13. In light of Dr Battersby's conclusions at E19 in relation to the effect of the Appellant's PTSD on his ability to give evidence it was incumbent on the First-tier Tribunal to consider whether the Appellant was a vulnerable witness for the purpose of the Joint Presidential Guidance Note No 2 2010, Child, Vulnerable adult and sensitive appellant guidance. According to footnote 2 of that Guidance some adults are vulnerable because they are suffering from PTSD. The guidance requires, at paragraphs 14 and 15 that the evidence is to be considered allowing for possible different degrees of understanding by witnesses. Where there are clear discrepancies in the oral evidence the Tribunal is enjoined to consider the extent in which the age, vulnerability or sensitivity of the witnesses are an element of that discrepancy or lack of clarity. The requirement to apply this guidance is confirmed in JL (medical reports-credibility) China [2013] UKUT 00145.
14. In failing to apply this guidance the First-tier Tribunal made no finding on whether the Appellant was a vulnerable witness. I have found that the reason given for rejecting Dr Battersby's medical opinion was flawed. The First-tier tribunal should have made a finding on whether or not the Appellant was a vulnerable witness and what effect this had on his credibility.
15. I find that the First-tier Tribunal also erred in its approach to the medical evidence in making findings in relation to credibility first and then using that as a reason to reject the report of Dr Battersby and its diagnosis. In Mibanga v Secretary of State for the Home Department [2005] EWCA Civ 367 Mr Justice Wilson stated at paragraph 24:
"What the fact-finder does at his peril is to reach a conclusion by reference only to the appellant's evidence and then, if it be negative, to ask whether the conclusion should be shifted by the expert evidence.
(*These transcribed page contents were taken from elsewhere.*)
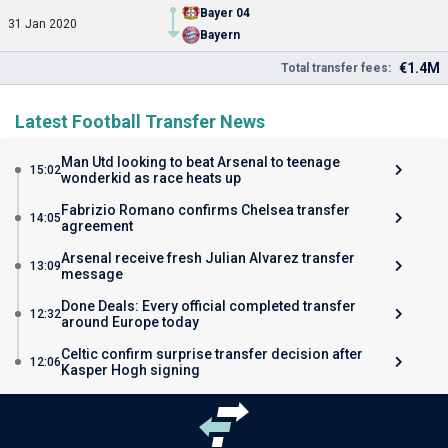
Bayer 04
31 Jan 2020
Bayern
€1.4M
Total transfer fees:
Latest Football Transfer News
Man Utd looking to beat Arsenal to teenage
15:02
wonderkid as race heats up
Fabrizio Romano confirms Chelsea transfer
14:05
agreement
Arsenal receive fresh Julian Alvarez transfer
13:09
message
Done Deals: Every official completed transfer
12:32
around Europe today
Celtic confirm surprise transfer decision after
12:06
Kasper Hogh signing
Mr Tam has drawn the court's attention to a decision of the tribunal dated 5 November 2004, namely HE (DRC - Credibility and Psychiatric Reports) [2004] UKIAT 00321 in which, in paragraph 22, it said:
"Where the report is specifically relied on as a factor relevant to credibility, the Adjudicator should deal with it as an integral part of the findings on credibility rather than just as an add-on, which does not undermine the conclusions to which he would otherwise come."
16. It is clear from paragraphs 40 to 42 that the Tribunal adopted this erroneous approach. The errors in relation to the medical evidence are such that the findings in relation to credibility cannot stand. These findings in turn effected the First-tier Tribunal's conclusions in relation to the documentation the Appellant relied on and the assessment of risk against the background evidence. In the circumstances and in accordance with paragraph 7.2 of the Practice Statements for the Immigration and Asylum Chamber of the First-tier Tribunal and Upper-Tier Tribunal, the extent of the judicial fact finding is such that the decision in the appeal should be remade in the First-tier Tribunal.

Conclusions:
The making of the decision of the First-tier Tribunal did involve the making of an error on a point of law.
I set aside the decision.
I remit the decision to the First-tier Tribunal for rehearing with no findings of fact preserved.
Anonymity
The First-tier Tribunal made an order and I continue that order (pursuant to rule 14 of the Tribunal Procedure (Upper Tribunal) Rules 2008). Unless and until a Tribunal or court directs otherwise, the appellant is granted anonymity. No report of these proceedings shall directly or indirectly identify him or any member of his family. This direction applies both to the appellant and to the respondent. Failure to comply with this direction could lead to contempt of court proceedings.